Warburton argues that Mill is too optimistic about the outcome of free speech. Warburton suggests that there are situations in which it would cause more happiness to suppress truth than to permit it. For example, if a scientist discovered a comet about to kill the planet in a matter of weeks, it may cause more happiness to suppress the truth than to allow society to discover the impending danger.

While David Brink concedes that Mill's apparently categorical appeal to rights seems to contradict utilitarianism, he points out that Mill does not believe rights are truly categorical because Mill opposes unrestrained liberty (e.g. offensive public exposure).

Furthermore, David Brink tries to reconcile Mill's system of rights with utilitarianism in three ways:

  1. Rights are secondary principles to the Greatest Happiness Principle
  2. Rights are incomparable goods, justifying their categorical enforcement
  3. Liberty is a good. Thus, those who suppress it are worthy of punishment. Rights deal with the value of punishing/protecting others' interference with liberty, not the actual protection of liberty.

Narrow focus

Some thinkers have criticised Mill's writing for its apparent narrow or unclear focus in several areas. Mill makes clear that he only considers adults in his writing, failing to account for how irrational members of society, such as children, ought to be treated. Yet Mill's theory relies upon the proper upbringing of children. Plank has asserted that Mill fails to account for physical harm, solely concerning himself with spiritual wellbeing. He also argues that, while much of Mill's theory depends upon a distinction between private and public harm, Mill seems not to have provided a clear focus on or distinction between the private and public realms.

Religious criticism

Nigel Warburton states that though Mill encourages religious tolerance, because he does not speak from the perspective of a specific religion, some claim that he does not account for what certain religious beliefs would entail when governing a society. Some religions believe that they have a God given duty to enforce religious norms. For them, it seems impossible for their religious beliefs to be wrong, i.e. the beliefs are infallible. Therefore, according to Warburton, Mill's principle of total freedom of speech may not apply.

Conception of harm

The harm principle is central to the principles in On Liberty. Nigel Warburton says that Mill appears unclear about what constitutes harm. Early in the book, he claims that simply being offensive does not constitute harm. Later, he writes that certain acts which are permissible and harmless in private are worthy of being prohibited in public. This seems to contradict his earlier claim that merely offensive acts do not warrant prohibition because, presumably, the only harm done by a public act which is harmless in private is that it is offensive.

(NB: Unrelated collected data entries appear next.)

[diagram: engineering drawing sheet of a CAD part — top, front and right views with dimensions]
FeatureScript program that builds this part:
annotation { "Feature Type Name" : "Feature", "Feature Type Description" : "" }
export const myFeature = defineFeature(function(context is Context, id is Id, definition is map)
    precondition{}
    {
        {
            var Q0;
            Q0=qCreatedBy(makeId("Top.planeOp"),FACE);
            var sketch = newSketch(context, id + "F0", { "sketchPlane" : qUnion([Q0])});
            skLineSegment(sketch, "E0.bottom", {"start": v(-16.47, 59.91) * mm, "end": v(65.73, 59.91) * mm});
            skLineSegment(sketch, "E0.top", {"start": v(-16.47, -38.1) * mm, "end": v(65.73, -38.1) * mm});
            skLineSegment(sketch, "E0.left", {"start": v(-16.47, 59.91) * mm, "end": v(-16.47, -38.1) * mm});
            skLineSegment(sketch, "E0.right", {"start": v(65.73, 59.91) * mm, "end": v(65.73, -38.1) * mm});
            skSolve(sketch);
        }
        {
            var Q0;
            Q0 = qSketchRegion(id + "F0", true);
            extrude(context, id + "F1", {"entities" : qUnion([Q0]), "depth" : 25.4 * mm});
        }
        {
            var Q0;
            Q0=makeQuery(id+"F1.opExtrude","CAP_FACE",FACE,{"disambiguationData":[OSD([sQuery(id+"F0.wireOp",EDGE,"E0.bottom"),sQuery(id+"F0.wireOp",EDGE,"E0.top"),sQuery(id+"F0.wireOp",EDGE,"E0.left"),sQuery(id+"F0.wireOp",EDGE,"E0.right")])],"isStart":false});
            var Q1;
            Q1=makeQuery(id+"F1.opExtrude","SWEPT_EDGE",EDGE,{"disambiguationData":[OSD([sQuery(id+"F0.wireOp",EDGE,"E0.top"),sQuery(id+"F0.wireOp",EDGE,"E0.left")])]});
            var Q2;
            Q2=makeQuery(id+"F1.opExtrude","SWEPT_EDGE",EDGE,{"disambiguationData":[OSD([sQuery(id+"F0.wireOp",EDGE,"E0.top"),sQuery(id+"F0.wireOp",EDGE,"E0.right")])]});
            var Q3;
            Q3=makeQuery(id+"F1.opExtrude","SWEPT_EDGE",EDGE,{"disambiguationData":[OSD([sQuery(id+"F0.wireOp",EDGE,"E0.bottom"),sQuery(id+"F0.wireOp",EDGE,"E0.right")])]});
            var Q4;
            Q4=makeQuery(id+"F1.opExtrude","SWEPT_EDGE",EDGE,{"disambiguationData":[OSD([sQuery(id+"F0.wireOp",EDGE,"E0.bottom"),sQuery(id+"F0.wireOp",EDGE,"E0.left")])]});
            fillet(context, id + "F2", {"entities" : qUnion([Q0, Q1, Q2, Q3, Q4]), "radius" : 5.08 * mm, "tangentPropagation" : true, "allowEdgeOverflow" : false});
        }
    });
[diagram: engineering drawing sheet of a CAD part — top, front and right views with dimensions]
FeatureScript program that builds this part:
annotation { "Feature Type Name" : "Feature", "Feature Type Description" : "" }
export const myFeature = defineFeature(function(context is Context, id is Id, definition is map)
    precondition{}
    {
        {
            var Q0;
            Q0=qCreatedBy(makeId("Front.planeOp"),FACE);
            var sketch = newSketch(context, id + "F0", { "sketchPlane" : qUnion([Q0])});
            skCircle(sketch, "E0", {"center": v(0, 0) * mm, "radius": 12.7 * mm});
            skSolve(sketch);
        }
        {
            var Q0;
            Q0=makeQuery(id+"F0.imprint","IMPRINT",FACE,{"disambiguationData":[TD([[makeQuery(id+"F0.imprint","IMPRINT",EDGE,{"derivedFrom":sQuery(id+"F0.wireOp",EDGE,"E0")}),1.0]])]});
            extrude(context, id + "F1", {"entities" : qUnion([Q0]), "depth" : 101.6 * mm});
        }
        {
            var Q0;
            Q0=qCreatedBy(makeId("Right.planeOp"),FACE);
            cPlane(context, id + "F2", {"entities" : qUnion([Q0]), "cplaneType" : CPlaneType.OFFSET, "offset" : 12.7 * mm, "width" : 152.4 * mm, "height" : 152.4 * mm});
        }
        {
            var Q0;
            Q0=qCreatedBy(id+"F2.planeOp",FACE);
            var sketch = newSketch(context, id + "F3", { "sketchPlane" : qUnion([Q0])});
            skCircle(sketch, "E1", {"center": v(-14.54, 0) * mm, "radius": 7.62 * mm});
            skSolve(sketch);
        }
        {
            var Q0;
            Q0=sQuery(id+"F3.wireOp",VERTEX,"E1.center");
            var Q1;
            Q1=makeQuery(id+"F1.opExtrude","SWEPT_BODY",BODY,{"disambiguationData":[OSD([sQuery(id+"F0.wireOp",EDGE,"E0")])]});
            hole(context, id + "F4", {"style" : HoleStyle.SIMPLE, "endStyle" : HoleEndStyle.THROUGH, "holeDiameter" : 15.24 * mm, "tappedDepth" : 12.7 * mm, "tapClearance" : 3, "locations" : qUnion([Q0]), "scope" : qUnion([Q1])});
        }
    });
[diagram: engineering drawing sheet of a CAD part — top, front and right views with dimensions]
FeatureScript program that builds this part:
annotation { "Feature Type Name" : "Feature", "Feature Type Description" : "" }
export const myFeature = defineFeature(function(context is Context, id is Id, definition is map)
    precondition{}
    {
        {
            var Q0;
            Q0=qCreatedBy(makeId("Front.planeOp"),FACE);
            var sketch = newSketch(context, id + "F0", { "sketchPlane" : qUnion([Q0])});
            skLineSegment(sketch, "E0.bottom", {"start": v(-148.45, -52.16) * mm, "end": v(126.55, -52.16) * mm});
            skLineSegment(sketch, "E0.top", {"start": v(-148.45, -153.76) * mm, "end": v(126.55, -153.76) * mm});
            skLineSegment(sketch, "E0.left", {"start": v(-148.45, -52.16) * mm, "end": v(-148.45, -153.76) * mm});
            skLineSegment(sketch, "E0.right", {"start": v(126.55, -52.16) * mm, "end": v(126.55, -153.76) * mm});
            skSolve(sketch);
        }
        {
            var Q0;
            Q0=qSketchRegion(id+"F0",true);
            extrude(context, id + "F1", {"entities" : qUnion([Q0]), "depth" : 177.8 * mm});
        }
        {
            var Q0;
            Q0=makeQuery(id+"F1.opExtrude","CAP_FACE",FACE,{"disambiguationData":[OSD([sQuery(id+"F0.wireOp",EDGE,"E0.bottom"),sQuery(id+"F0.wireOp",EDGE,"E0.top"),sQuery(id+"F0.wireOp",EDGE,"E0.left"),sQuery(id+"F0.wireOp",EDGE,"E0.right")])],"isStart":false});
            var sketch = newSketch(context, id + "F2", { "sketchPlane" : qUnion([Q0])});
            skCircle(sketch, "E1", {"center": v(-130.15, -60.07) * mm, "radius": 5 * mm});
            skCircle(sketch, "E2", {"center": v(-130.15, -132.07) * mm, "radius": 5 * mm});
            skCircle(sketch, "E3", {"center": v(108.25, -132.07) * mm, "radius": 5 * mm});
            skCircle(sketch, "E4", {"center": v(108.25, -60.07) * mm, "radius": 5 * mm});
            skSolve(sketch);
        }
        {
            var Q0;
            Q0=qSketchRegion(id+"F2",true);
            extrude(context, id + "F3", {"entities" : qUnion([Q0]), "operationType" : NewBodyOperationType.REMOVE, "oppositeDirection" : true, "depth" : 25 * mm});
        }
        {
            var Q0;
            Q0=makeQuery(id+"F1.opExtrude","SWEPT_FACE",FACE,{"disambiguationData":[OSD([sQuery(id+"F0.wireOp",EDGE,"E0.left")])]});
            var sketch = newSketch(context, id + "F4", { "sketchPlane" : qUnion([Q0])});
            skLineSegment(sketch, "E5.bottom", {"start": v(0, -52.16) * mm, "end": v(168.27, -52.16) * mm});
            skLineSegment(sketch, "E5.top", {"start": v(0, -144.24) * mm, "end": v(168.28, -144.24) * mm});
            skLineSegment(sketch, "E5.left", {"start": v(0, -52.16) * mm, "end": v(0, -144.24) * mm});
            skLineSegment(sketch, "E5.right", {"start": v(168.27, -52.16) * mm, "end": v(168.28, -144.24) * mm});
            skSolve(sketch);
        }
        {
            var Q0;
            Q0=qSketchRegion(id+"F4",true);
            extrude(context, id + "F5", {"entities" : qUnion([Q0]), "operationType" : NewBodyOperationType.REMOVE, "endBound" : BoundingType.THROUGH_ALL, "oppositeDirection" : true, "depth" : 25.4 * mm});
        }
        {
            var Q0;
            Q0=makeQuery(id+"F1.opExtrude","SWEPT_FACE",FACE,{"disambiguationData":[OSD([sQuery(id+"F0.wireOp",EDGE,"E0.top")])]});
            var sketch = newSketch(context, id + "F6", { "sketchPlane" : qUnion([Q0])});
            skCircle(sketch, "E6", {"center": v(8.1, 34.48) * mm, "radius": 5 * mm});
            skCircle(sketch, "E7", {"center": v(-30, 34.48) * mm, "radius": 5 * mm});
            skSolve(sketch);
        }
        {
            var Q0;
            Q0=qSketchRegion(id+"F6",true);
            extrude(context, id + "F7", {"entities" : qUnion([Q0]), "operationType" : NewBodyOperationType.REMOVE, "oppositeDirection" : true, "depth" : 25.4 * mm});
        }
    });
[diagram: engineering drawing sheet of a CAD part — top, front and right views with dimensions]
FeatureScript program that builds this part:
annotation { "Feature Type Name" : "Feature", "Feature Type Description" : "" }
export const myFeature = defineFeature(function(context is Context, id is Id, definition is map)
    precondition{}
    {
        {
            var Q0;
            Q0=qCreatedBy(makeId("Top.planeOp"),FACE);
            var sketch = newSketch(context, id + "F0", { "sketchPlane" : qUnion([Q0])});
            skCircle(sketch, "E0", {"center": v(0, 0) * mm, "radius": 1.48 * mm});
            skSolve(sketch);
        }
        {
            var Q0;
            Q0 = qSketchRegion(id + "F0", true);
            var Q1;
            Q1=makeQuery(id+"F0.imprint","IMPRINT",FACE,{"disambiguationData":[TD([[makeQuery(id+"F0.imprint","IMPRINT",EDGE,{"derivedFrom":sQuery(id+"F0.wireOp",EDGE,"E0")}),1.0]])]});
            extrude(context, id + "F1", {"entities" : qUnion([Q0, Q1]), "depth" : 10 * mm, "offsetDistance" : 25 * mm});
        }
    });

Warburton notes that some people argue that morality is the basis of society, and that society is the basis of individual happiness. Therefore, if morality is undermined, so is individual happiness. Hence, since Mill claims that governments ought to protect the individual's ability to seek happiness, governments ought to intervene in the private realm to enforce moral codes.

Charges of racism and colonialism

Mill is clear that his concern for liberty does not extend to all individuals and all societies. He states that "Despotism is a legitimate mode of government in dealing with barbarians". Contemporary philosophers Domenico Losurdo and David Theo Goldberg have strongly criticised Mill as a racist and an apologist for colonialism. However, during his term as a Member of Parliament, he chaired the extraparliamentary Jamaica Committee, which for two years unsuccessfully sought the prosecution of Governor Eyre and his subordinates for military violence against Jamaican Blacks.